Welcome to the forum.

Okay, first off I recommend working through the course with the material in the course. Then work with your own book. I'm assuming you're at the stage of doing your own book having done the other books, if not please go back and do the experiential exercises provided first. They help build understanding.

Now as to why you may not be finding much during activation. Look at your purpose. What is a concept?

Most cannot explain and have to look it up in a dictionary, when you do you'll see why a concept means nothing for activation. In fact you don't need activation at all. You gain a concept of a book in preview. Once you have previewed you're done. In architecture a concept isn't even a designers map it's just a pretty drawing. No structure is going to to be built with further planning work or design until it has been approved.

In activation, a concept of the book is merely enough to decide if you're using the right book, is a book of interest. A concept is gained through reading the table of content. Any more than that, you must be wanting something else, what is it you're looking for.

In this case I ask you, in what way could this book help you in your work? What could it possibly teach you? What parts of the book would be relevant to that purpose?

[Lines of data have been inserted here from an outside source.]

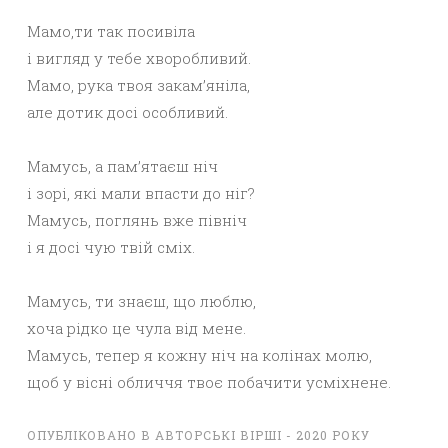
Мамо,ти так посивіла
і вигляд у тебе хворобливий.
Мамо, рука твоя закам’яніла,
але дотик досі особливий.
Мамусь, а пам’ятаєш ніч
і зорі, які мали впасти до ніг?
Мамусь, поглянь вже північ
і я досі чую твій сміх.
Мамусь, ти знаєш, що люблю,
хоча рідко це чула від мене.
Мамусь, тепер я кожну ніч на колінах молю,
щоб у вісні обличчя твоє побачити усміхнене.
ОПУБЛІКОВАНО В
АВТОРСЬКІ ВІРШІ - 2020 РОКУ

Take it from there.

Let be clear, a concept is not a real purpose beyond previewing. It's a neat purpose for getting an idea what the book is about and checking if it is something you might find useful. Previewing with the purpose of wanting a concept of the book so that I can decide if it's useful to me ... for my work, for my relationship, for my financial education... whatever, is a good enough start. After previewing, go in for the real purpose.